Anatomy of a Protest Movement Sparks New Book by Award-Winning Author Amy Nathan
CHAPPAQUA, N.Y., Nov. 29, 2011 /PRNewswire/ -- Occupy Wall Street and the Arab Spring are in the news, and questions about protest movements and civil rights are dominating national conversation. A new book by Amy Nathan, Round and Round Together: Taking a Merry-Go-Round Ride into the Civil Rights Movement, provides an anatomy of a protest movement as it tells of the ten-year struggle to integrate an amusement park in Baltimore. By placing the story in the context of the Civil Rights Movement, the book shows how individual and group action can bring profound change.
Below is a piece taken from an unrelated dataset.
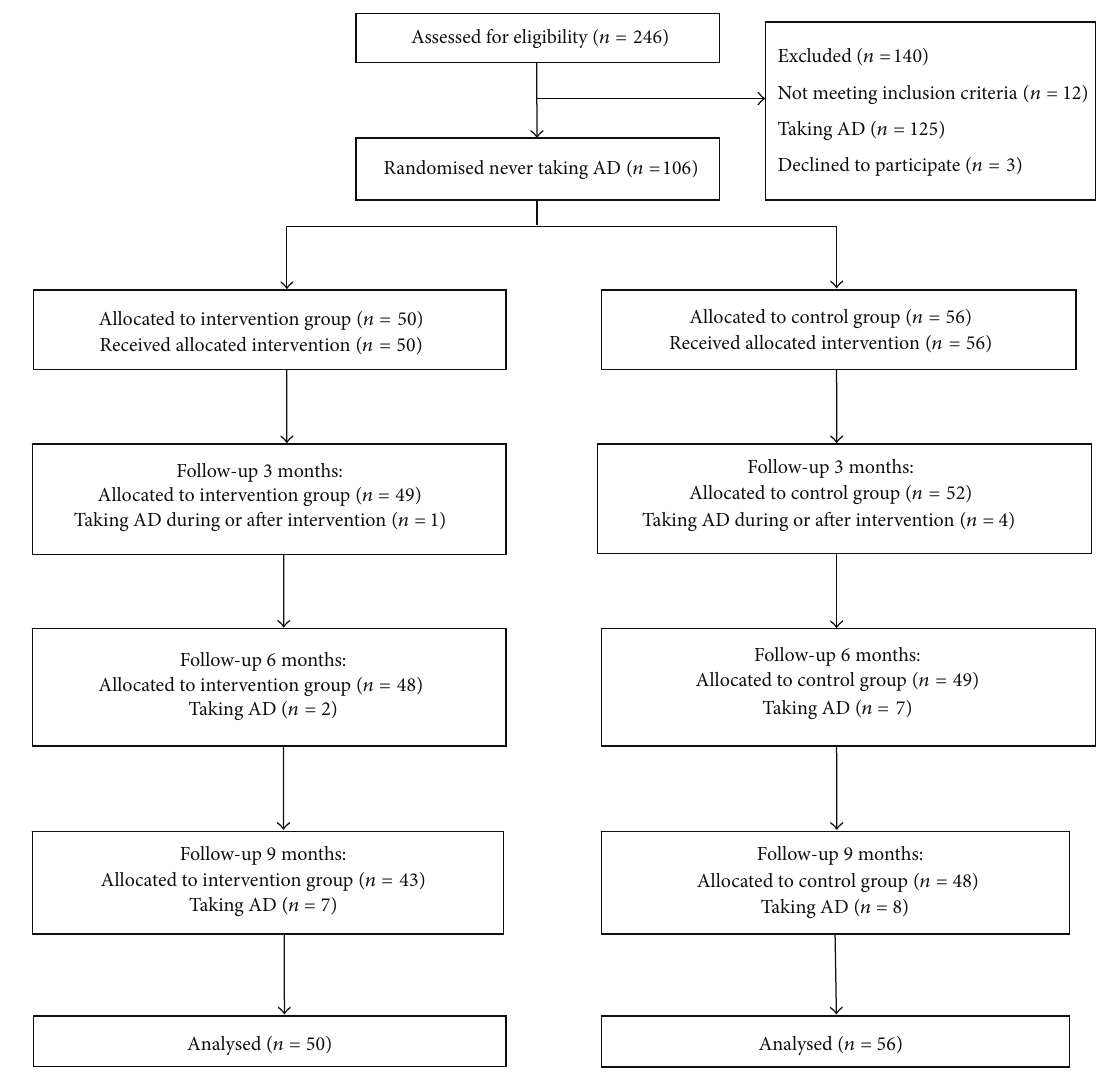
Figure 1: Flow chart of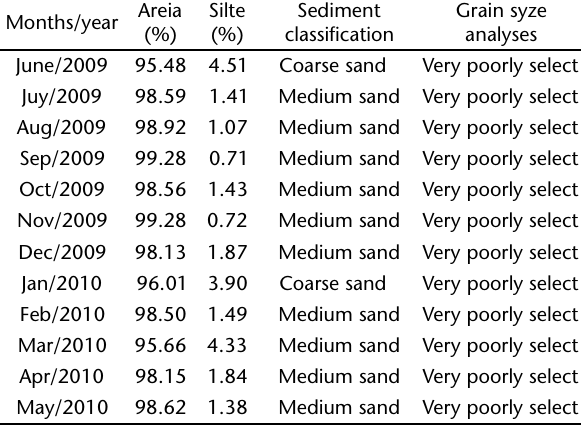
Table II. Sediments parameters from the Manguinhos beach, between June 2009 and May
Jim Crow laws and institutionalized racism once barred African-Americans from schools, stores, restaurants, hotels, theaters, parks, public housing, recreation, transportation, and hospitals. Round and Round Together provides a detailed map of the journey from inequality to integration as it played out in one particular venue.
The African-American community in Baltimore began to challenge Jim Crow laws in the 1930s. As the civil rights movement grew, Baltimoreans bolstered their efforts with tactics and strategies learned from protestors nationwide.
By the mid-1950's, Baltimore's whites-only Gwynn Oak Amusement Park had become a focus of civil rights protests. Round and Round Together shows how a carefully-orchestrated combination of picket lines, sit-ins, and mass arrests eventually achieved the goal of integration. On August 28, 1963, the same day Martin Luther King, Jr., gave his "I Have a Dream" speech in Washington, D.C., a little girl in a frilly pink dress became the first African-American to ride the Gwynn Oak carousel, forty miles away. Fittingly, years later, after Gwynn Oak closed, the carousel was moved to the National Mall, where visitors of all races can now enjoy the ride.
This meticulously-researched book features stories, quotes, and images of Civil Rights heroes, from well-known figures, to local people whose actions made a difference. A trailer is at http://www.youtube.com/watch?v=-LovkKTVfNc.
Amy Nathan, www.amynathanbooks.com, is the author of nonfiction books for young readers, including Take a Seat—Make a Stand, Yankee Doodle Gals: Women Pilots of World War II, and Count on Us: American Women in the Military. A ten-time winner of the EdPress Award for Excellence in Educational Journalism, she also received a Parents' Choice Award and a Clarion Award for Best Nonfiction. She grew up in Baltimore during the Civil Rights era and lives in New York.